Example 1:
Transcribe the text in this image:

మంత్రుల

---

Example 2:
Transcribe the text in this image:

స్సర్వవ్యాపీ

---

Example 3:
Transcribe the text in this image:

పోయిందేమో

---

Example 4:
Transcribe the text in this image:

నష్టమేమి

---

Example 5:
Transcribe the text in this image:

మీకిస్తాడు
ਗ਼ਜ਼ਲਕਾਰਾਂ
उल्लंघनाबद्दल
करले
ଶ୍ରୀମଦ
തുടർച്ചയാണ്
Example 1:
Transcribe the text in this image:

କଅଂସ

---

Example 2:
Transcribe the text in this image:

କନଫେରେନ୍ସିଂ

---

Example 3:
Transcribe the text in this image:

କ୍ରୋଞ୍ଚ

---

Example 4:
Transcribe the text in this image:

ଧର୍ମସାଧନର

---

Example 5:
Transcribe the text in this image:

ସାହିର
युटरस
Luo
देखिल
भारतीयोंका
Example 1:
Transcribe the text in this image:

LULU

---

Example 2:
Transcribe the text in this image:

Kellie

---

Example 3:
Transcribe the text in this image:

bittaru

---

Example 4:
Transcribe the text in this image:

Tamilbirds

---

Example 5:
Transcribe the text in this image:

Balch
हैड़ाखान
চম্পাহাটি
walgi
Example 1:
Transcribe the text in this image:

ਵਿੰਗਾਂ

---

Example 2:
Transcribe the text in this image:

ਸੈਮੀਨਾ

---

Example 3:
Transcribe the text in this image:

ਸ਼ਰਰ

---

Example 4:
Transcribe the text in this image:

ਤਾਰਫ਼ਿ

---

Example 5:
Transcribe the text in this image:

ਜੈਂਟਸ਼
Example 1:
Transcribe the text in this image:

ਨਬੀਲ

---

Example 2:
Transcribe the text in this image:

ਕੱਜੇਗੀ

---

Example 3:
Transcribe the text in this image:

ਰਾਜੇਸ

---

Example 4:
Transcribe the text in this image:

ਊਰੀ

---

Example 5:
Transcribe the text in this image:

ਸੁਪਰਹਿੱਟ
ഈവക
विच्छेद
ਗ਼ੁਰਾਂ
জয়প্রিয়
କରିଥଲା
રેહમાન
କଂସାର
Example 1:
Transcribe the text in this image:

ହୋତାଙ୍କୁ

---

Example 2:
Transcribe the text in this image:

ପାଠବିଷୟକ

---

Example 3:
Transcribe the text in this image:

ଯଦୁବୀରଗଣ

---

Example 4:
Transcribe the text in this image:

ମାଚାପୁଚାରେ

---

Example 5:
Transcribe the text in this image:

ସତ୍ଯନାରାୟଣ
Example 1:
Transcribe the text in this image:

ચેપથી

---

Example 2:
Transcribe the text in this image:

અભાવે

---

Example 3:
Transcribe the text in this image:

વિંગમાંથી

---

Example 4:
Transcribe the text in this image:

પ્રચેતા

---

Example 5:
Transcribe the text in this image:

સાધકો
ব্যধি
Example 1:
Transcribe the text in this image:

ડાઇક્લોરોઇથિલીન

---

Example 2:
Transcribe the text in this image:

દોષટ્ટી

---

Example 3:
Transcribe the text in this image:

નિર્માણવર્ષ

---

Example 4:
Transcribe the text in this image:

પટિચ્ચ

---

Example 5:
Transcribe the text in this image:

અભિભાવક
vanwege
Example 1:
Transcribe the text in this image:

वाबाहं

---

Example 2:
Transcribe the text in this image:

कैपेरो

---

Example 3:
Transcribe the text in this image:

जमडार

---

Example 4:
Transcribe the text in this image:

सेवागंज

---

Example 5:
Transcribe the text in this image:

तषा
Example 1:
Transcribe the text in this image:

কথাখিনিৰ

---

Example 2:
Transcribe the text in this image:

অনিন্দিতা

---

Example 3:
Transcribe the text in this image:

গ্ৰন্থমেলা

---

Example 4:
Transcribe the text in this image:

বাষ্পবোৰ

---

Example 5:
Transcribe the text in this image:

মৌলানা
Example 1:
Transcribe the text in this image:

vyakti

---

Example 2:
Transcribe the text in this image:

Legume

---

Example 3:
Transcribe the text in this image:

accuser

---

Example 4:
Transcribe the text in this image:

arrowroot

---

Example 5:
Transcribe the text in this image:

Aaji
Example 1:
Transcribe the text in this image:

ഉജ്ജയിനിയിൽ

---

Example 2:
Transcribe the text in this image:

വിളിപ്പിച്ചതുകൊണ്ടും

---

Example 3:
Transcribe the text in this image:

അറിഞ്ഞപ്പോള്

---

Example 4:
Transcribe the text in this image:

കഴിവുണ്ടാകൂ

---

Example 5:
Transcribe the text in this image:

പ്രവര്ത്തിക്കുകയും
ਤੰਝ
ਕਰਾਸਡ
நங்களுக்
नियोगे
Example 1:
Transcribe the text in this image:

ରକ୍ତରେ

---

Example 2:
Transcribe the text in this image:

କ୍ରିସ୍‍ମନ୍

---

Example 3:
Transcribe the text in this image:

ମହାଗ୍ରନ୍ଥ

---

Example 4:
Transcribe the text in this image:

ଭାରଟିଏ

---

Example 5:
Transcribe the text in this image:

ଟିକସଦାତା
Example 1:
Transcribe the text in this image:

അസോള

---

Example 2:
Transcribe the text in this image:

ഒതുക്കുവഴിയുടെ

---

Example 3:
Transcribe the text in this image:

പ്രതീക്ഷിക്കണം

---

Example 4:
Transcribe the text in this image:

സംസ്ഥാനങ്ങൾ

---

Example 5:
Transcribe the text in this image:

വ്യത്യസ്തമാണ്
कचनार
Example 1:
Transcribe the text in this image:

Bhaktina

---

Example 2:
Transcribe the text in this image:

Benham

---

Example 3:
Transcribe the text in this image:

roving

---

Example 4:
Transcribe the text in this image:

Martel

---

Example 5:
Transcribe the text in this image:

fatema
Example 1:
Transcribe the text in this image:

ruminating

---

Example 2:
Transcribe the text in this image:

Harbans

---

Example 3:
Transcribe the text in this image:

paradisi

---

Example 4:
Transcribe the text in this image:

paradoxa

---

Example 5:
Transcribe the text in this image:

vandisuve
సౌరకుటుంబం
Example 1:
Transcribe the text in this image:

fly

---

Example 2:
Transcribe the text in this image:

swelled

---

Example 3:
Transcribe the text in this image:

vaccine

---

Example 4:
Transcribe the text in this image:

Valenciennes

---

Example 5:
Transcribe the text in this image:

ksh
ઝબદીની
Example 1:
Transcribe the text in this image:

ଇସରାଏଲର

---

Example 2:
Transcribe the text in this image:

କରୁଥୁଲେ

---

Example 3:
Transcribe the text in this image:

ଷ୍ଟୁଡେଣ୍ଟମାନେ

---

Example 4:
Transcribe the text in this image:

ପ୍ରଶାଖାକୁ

########################################

◆ ABOUT THIS EXERCISE
Would you output all of the material exactly as it reads?

◆ SOLUTION
Example 1:
Transcribe the text in this image:

మంత్రుల

---

Example 2:
Transcribe the text in this image:

స్సర్వవ్యాపీ

---

Example 3:
Transcribe the text in this image:

పోయిందేమో

---

Example 4:
Transcribe the text in this image:

నష్టమేమి

---

Example 5:
Transcribe the text in this image:

మీకిస్తాడు
ਗ਼ਜ਼ਲਕਾਰਾਂ
उल्लंघनाबद्दल
करले
ଶ୍ରୀମଦ
തുടർച്ചയാണ്
Example 1:
Transcribe the text in this image:

କଅଂସ

---

Example 2:
Transcribe the text in this image:

କନଫେରେନ୍ସିଂ

---

Example 3:
Transcribe the text in this image:

କ୍ରୋଞ୍ଚ

---

Example 4:
Transcribe the text in this image:

ଧର୍ମସାଧନର

---

Example 5:
Transcribe the text in this image:

ସାହିର
युटरस
Luo
देखिल
भारतीयोंका
Example 1:
Transcribe the text in this image:

LULU

---

Example 2:
Transcribe the text in this image:

Kellie

---

Example 3:
Transcribe the text in this image:

bittaru

---

Example 4:
Transcribe the text in this image:

Tamilbirds

---

Example 5:
Transcribe the text in this image:

Balch
हैड़ाखान
চম্পাহাটি
walgi
Example 1:
Transcribe the text in this image:

ਵਿੰਗਾਂ

---

Example 2:
Transcribe the text in this image:

ਸੈਮੀਨਾ

---

Example 3:
Transcribe the text in this image:

ਸ਼ਰਰ

---

Example 4:
Transcribe the text in this image:

ਤਾਰਫ਼ਿ

---

Example 5:
Transcribe the text in this image:

ਜੈਂਟਸ਼
Example 1:
Transcribe the text in this image:

ਨਬੀਲ

---

Example 2:
Transcribe the text in this image:

ਕੱਜੇਗੀ

---

Example 3:
Transcribe the text in this image:

ਰਾਜੇਸ

---

Example 4:
Transcribe the text in this image:

ਊਰੀ

---

Example 5:
Transcribe the text in this image:

ਸੁਪਰਹਿੱਟ
ഈവക
विच्छेद
ਗ਼ੁਰਾਂ
জয়প্রিয়
କରିଥଲା
રેહમાન
କଂସାର
Example 1:
Transcribe the text in this image:

ହୋତାଙ୍କୁ

---

Example 2:
Transcribe the text in this image:

ପାଠବିଷୟକ

---

Example 3:
Transcribe the text in this image:

ଯଦୁବୀରଗଣ

---

Example 4:
Transcribe the text in this image:

ମାଚାପୁଚାରେ

---

Example 5:
Transcribe the text in this image:

ସତ୍ଯନାରାୟଣ
Example 1:
Transcribe the text in this image:

ચેપથી

---

Example 2:
Transcribe the text in this image:

અભાવે

---

Example 3:
Transcribe the text in this image:

વિંગમાંથી

---

Example 4:
Transcribe the text in this image:

પ્રચેતા

---

Example 5:
Transcribe the text in this image:

સાધકો
ব্যধি
Example 1:
Transcribe the text in this image:

ડાઇક્લોરોઇથિલીન

---

Example 2:
Transcribe the text in this image:

દોષટ્ટી

---

Example 3:
Transcribe the text in this image:

નિર્માણવર્ષ

---

Example 4:
Transcribe the text in this image:

પટિચ્ચ

---

Example 5:
Transcribe the text in this image:

અભિભાવક
vanwege
Example 1:
Transcribe the text in this image:

वाबाहं

---

Example 2:
Transcribe the text in this image:

कैपेरो

---

Example 3:
Transcribe the text in this image:

जमडार

---

Example 4:
Transcribe the text in this image:

सेवागंज

---

Example 5:
Transcribe the text in this image:

तषा
Example 1:
Transcribe the text in this image:

কথাখিনিৰ

---

Example 2:
Transcribe the text in this image:

অনিন্দিতা

---

Example 3:
Transcribe the text in this image:

গ্ৰন্থমেলা

---

Example 4:
Transcribe the text in this image:

বাষ্পবোৰ

---

Example 5:
Transcribe the text in this image:

মৌলানা
Example 1:
Transcribe the text in this image:

vyakti

---

Example 2:
Transcribe the text in this image:

Legume

---

Example 3:
Transcribe the text in this image:

accuser

---

Example 4:
Transcribe the text in this image:

arrowroot

---

Example 5:
Transcribe the text in this image:

Aaji
Example 1:
Transcribe the text in this image:

ഉജ്ജയിനിയിൽ

---

Example 2:
Transcribe the text in this image:

വിളിപ്പിച്ചതുകൊണ്ടും

---

Example 3:
Transcribe the text in this image:

അറിഞ്ഞപ്പോള്

---

Example 4:
Transcribe the text in this image:

കഴിവുണ്ടാകൂ

---

Example 5:
Transcribe the text in this image:

പ്രവര്ത്തിക്കുകയും
ਤੰਝ
ਕਰਾਸਡ
நங்களுக்
नियोगे
Example 1:
Transcribe the text in this image:

ରକ୍ତରେ

---

Example 2:
Transcribe the text in this image:

କ୍ରିସ୍‍ମନ୍

---

Example 3:
Transcribe the text in this image:

ମହାଗ୍ରନ୍ଥ

---

Example 4:
Transcribe the text in this image:

ଭାରଟିଏ

---

Example 5:
Transcribe the text in this image:

ଟିକସଦାତା
Example 1:
Transcribe the text in this image:

അസോള

---

Example 2:
Transcribe the text in this image:

ഒതുക്കുവഴിയുടെ

---

Example 3:
Transcribe the text in this image:

പ്രതീക്ഷിക്കണം

---

Example 4:
Transcribe the text in this image:

സംസ്ഥാനങ്ങൾ

---

Example 5:
Transcribe the text in this image:

വ്യത്യസ്തമാണ്
कचनार
Example 1:
Transcribe the text in this image:

Bhaktina

---

Example 2:
Transcribe the text in this image:

Benham

---

Example 3:
Transcribe the text in this image:

roving

---

Example 4:
Transcribe the text in this image:

Martel

---

Example 5:
Transcribe the text in this image:

fatema
Example 1:
Transcribe the text in this image:

ruminating

---

Example 2:
Transcribe the text in this image:

Harbans

---

Example 3:
Transcribe the text in this image:

paradisi

---

Example 4:
Transcribe the text in this image:

paradoxa

---

Example 5:
Transcribe the text in this image:

vandisuve
సౌరకుటుంబం
Example 1:
Transcribe the text in this image:

fly

---

Example 2:
Transcribe the text in this image:

swelled

---

Example 3:
Transcribe the text in this image:

vaccine

---

Example 4:
Transcribe the text in this image:

Valenciennes

---

Example 5:
Transcribe the text in this image:

ksh
ઝબદીની
Example 1:
Transcribe the text in this image:

ଇସରାଏଲର

---

Example 2:
Transcribe the text in this image:

କରୁଥୁଲେ

---

Example 3:
Transcribe the text in this image:

ଷ୍ଟୁଡେଣ୍ଟମାନେ

---

Example 4:
Transcribe the text in this image:

ପ୍ରଶାଖାକୁ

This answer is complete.